▶ **Written task**
Set the whole listing down again without deviation.
++++++++
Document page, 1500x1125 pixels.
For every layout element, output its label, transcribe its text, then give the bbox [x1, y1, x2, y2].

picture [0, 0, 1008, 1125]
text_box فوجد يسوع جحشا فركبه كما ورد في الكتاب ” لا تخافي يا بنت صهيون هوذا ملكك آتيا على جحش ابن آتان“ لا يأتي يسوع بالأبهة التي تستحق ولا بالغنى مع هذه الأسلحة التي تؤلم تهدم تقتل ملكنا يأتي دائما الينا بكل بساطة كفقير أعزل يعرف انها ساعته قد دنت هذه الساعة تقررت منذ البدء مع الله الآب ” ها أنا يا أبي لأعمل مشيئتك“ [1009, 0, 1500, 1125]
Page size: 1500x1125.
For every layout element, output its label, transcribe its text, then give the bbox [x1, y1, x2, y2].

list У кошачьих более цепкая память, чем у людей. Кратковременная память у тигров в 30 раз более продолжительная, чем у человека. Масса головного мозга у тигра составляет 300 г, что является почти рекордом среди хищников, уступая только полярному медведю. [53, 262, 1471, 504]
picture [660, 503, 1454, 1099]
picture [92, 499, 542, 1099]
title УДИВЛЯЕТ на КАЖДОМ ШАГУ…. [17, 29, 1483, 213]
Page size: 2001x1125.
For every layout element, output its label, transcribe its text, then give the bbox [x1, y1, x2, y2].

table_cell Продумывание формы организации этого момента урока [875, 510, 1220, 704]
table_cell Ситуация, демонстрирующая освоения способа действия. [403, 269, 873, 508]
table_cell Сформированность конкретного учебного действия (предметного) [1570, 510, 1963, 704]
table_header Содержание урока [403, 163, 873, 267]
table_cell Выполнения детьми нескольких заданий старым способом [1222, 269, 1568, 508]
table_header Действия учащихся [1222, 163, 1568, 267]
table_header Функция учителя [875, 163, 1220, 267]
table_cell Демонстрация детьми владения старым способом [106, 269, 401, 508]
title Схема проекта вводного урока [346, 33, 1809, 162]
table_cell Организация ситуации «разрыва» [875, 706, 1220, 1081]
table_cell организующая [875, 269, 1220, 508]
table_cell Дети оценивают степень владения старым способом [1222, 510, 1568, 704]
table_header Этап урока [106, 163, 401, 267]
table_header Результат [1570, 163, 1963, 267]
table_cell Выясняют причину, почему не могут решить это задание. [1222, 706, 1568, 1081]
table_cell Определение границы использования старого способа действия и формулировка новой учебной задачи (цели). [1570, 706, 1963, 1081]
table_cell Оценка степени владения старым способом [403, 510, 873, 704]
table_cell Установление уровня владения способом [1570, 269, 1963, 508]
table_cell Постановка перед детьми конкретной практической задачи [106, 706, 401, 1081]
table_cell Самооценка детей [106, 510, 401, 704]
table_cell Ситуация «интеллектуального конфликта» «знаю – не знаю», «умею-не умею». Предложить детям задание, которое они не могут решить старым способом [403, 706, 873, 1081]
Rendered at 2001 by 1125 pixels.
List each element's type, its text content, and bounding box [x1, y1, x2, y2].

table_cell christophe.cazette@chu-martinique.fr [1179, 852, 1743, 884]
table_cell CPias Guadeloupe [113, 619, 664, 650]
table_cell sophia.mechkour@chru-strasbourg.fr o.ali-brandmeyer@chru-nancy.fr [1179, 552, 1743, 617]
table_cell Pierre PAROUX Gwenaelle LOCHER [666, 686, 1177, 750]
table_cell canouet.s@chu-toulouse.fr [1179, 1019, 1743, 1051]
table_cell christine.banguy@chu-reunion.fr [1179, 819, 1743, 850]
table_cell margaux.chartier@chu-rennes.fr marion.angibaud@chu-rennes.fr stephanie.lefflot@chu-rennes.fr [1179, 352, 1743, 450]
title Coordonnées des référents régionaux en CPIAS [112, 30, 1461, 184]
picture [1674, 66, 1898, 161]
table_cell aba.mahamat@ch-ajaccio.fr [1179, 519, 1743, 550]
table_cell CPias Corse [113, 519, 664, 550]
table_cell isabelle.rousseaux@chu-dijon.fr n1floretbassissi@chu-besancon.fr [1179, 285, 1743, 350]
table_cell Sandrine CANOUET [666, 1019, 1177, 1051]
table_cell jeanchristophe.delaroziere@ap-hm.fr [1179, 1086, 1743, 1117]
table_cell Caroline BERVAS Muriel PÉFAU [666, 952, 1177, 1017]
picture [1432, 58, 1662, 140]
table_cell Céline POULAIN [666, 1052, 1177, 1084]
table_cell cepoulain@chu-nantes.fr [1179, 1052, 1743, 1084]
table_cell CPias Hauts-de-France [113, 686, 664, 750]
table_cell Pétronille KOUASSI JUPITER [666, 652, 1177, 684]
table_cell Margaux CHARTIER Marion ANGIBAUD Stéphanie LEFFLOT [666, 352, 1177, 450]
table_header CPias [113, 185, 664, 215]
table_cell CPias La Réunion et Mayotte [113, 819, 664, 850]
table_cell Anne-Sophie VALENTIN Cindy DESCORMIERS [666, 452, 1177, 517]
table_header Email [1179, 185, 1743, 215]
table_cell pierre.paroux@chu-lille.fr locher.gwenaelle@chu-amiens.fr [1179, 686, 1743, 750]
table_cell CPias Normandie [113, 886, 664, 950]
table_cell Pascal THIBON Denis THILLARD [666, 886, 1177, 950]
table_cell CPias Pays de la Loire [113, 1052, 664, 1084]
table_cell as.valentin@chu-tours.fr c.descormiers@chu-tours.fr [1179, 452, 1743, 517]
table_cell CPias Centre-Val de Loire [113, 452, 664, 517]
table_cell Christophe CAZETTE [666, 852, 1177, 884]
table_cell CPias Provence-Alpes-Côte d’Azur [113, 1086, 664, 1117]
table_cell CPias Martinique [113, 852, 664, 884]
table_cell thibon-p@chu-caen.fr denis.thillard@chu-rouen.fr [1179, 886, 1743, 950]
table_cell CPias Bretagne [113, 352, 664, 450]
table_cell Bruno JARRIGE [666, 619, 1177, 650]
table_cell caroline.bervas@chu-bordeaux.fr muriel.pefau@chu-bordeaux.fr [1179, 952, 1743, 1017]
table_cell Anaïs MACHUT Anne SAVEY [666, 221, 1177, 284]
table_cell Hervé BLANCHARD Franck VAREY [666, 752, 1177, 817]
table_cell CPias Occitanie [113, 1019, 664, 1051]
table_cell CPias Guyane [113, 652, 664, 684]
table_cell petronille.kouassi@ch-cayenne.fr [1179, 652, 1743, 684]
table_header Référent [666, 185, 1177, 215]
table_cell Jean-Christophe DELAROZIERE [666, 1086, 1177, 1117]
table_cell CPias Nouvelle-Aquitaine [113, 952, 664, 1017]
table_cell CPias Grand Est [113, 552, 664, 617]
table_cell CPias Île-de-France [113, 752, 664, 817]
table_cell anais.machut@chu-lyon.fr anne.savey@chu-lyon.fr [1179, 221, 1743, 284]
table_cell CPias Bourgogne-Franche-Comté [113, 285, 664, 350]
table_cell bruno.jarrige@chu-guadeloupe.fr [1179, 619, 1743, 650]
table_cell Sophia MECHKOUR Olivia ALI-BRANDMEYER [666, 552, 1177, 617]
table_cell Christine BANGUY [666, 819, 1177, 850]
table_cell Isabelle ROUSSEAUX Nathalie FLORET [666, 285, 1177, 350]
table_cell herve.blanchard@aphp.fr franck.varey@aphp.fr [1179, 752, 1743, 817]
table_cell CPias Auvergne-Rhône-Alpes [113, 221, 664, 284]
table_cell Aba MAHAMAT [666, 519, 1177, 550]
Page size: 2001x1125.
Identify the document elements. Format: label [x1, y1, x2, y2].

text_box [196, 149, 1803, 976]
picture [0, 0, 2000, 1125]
++++++++
▶ **The answer**
Document page, 1500x1125 pixels.
For every layout element, output its label, transcribe its text, then give the bbox [x1, y1, x2, y2].

picture [0, 0, 1008, 1125]
text_box فوجد يسوع جحشا فركبه كما ورد في الكتاب ” لا تخافي يا بنت صهيون هوذا ملكك آتيا على جحش ابن آتان“ لا يأتي يسوع بالأبهة التي تستحق ولا بالغنى مع هذه الأسلحة التي تؤلم تهدم تقتل ملكنا يأتي دائما الينا بكل بساطة كفقير أعزل يعرف انها ساعته قد دنت هذه الساعة تقررت منذ البدء مع الله الآب ” ها أنا يا أبي لأعمل مشيئتك“ [1009, 0, 1500, 1125]
Page size: 1500x1125.
For every layout element, output its label, transcribe its text, then give the bbox [x1, y1, x2, y2].

list У кошачьих более цепкая память, чем у людей. Кратковременная память у тигров в 30 раз более продолжительная, чем у человека. Масса головного мозга у тигра составляет 300 г, что является почти рекордом среди хищников, уступая только полярному медведю. [53, 262, 1471, 504]
picture [660, 503, 1454, 1099]
picture [92, 499, 542, 1099]
title УДИВЛЯЕТ на КАЖДОМ ШАГУ…. [17, 29, 1483, 213]
Page size: 2001x1125.
For every layout element, output its label, transcribe its text, then give the bbox [x1, y1, x2, y2].

table_cell Продумывание формы организации этого момента урока [875, 510, 1220, 704]
table_cell Ситуация, демонстрирующая освоения способа действия. [403, 269, 873, 508]
table_cell Сформированность конкретного учебного действия (предметного) [1570, 510, 1963, 704]
table_header Содержание урока [403, 163, 873, 267]
table_cell Выполнения детьми нескольких заданий старым способом [1222, 269, 1568, 508]
table_header Действия учащихся [1222, 163, 1568, 267]
table_header Функция учителя [875, 163, 1220, 267]
table_cell Демонстрация детьми владения старым способом [106, 269, 401, 508]
title Схема проекта вводного урока [346, 33, 1809, 162]
table_cell Организация ситуации «разрыва» [875, 706, 1220, 1081]
table_cell организующая [875, 269, 1220, 508]
table_cell Дети оценивают степень владения старым способом [1222, 510, 1568, 704]
table_header Этап урока [106, 163, 401, 267]
table_header Результат [1570, 163, 1963, 267]
table_cell Выясняют причину, почему не могут решить это задание. [1222, 706, 1568, 1081]
table_cell Определение границы использования старого способа действия и формулировка новой учебной задачи (цели). [1570, 706, 1963, 1081]
table_cell Оценка степени владения старым способом [403, 510, 873, 704]
table_cell Установление уровня владения способом [1570, 269, 1963, 508]
table_cell Постановка перед детьми конкретной практической задачи [106, 706, 401, 1081]
table_cell Самооценка детей [106, 510, 401, 704]
table_cell Ситуация «интеллектуального конфликта» «знаю – не знаю», «умею-не умею». Предложить детям задание, которое они не могут решить старым способом [403, 706, 873, 1081]
Rendered at 2001 by 1125 pixels.
List each element's type, its text content, and bounding box [x1, y1, x2, y2].

table_cell christophe.cazette@chu-martinique.fr [1179, 852, 1743, 884]
table_cell CPias Guadeloupe [113, 619, 664, 650]
table_cell sophia.mechkour@chru-strasbourg.fr o.ali-brandmeyer@chru-nancy.fr [1179, 552, 1743, 617]
table_cell Pierre PAROUX Gwenaelle LOCHER [666, 686, 1177, 750]
table_cell canouet.s@chu-toulouse.fr [1179, 1019, 1743, 1051]
table_cell christine.banguy@chu-reunion.fr [1179, 819, 1743, 850]
table_cell margaux.chartier@chu-rennes.fr marion.angibaud@chu-rennes.fr stephanie.lefflot@chu-rennes.fr [1179, 352, 1743, 450]
title Coordonnées des référents régionaux en CPIAS [112, 30, 1461, 184]
picture [1674, 66, 1898, 161]
table_cell aba.mahamat@ch-ajaccio.fr [1179, 519, 1743, 550]
table_cell CPias Corse [113, 519, 664, 550]
table_cell isabelle.rousseaux@chu-dijon.fr n1floretbassissi@chu-besancon.fr [1179, 285, 1743, 350]
table_cell Sandrine CANOUET [666, 1019, 1177, 1051]
table_cell jeanchristophe.delaroziere@ap-hm.fr [1179, 1086, 1743, 1117]
table_cell Caroline BERVAS Muriel PÉFAU [666, 952, 1177, 1017]
picture [1432, 58, 1662, 140]
table_cell Céline POULAIN [666, 1052, 1177, 1084]
table_cell cepoulain@chu-nantes.fr [1179, 1052, 1743, 1084]
table_cell CPias Hauts-de-France [113, 686, 664, 750]
table_cell Pétronille KOUASSI JUPITER [666, 652, 1177, 684]
table_cell Margaux CHARTIER Marion ANGIBAUD Stéphanie LEFFLOT [666, 352, 1177, 450]
table_header CPias [113, 185, 664, 215]
table_cell CPias La Réunion et Mayotte [113, 819, 664, 850]
table_cell Anne-Sophie VALENTIN Cindy DESCORMIERS [666, 452, 1177, 517]
table_header Email [1179, 185, 1743, 215]
table_cell pierre.paroux@chu-lille.fr locher.gwenaelle@chu-amiens.fr [1179, 686, 1743, 750]
table_cell CPias Normandie [113, 886, 664, 950]
table_cell Pascal THIBON Denis THILLARD [666, 886, 1177, 950]
table_cell CPias Pays de la Loire [113, 1052, 664, 1084]
table_cell as.valentin@chu-tours.fr c.descormiers@chu-tours.fr [1179, 452, 1743, 517]
table_cell CPias Centre-Val de Loire [113, 452, 664, 517]
table_cell Christophe CAZETTE [666, 852, 1177, 884]
table_cell CPias Provence-Alpes-Côte d’Azur [113, 1086, 664, 1117]
table_cell CPias Martinique [113, 852, 664, 884]
table_cell thibon-p@chu-caen.fr denis.thillard@chu-rouen.fr [1179, 886, 1743, 950]
table_cell CPias Bretagne [113, 352, 664, 450]
table_cell Bruno JARRIGE [666, 619, 1177, 650]
table_cell caroline.bervas@chu-bordeaux.fr muriel.pefau@chu-bordeaux.fr [1179, 952, 1743, 1017]
table_cell Anaïs MACHUT Anne SAVEY [666, 221, 1177, 284]
table_cell Hervé BLANCHARD Franck VAREY [666, 752, 1177, 817]
table_cell CPias Occitanie [113, 1019, 664, 1051]
table_cell CPias Guyane [113, 652, 664, 684]
table_cell petronille.kouassi@ch-cayenne.fr [1179, 652, 1743, 684]
table_header Référent [666, 185, 1177, 215]
table_cell Jean-Christophe DELAROZIERE [666, 1086, 1177, 1117]
table_cell CPias Nouvelle-Aquitaine [113, 952, 664, 1017]
table_cell CPias Grand Est [113, 552, 664, 617]
table_cell CPias Île-de-France [113, 752, 664, 817]
table_cell anais.machut@chu-lyon.fr anne.savey@chu-lyon.fr [1179, 221, 1743, 284]
table_cell CPias Bourgogne-Franche-Comté [113, 285, 664, 350]
table_cell bruno.jarrige@chu-guadeloupe.fr [1179, 619, 1743, 650]
table_cell Sophia MECHKOUR Olivia ALI-BRANDMEYER [666, 552, 1177, 617]
table_cell Christine BANGUY [666, 819, 1177, 850]
table_cell Isabelle ROUSSEAUX Nathalie FLORET [666, 285, 1177, 350]
table_cell herve.blanchard@aphp.fr franck.varey@aphp.fr [1179, 752, 1743, 817]
table_cell CPias Auvergne-Rhône-Alpes [113, 221, 664, 284]
table_cell Aba MAHAMAT [666, 519, 1177, 550]
Page size: 2001x1125.
Identify the document elements. Format: label [x1, y1, x2, y2].

text_box [196, 149, 1803, 976]
picture [0, 0, 2000, 1125]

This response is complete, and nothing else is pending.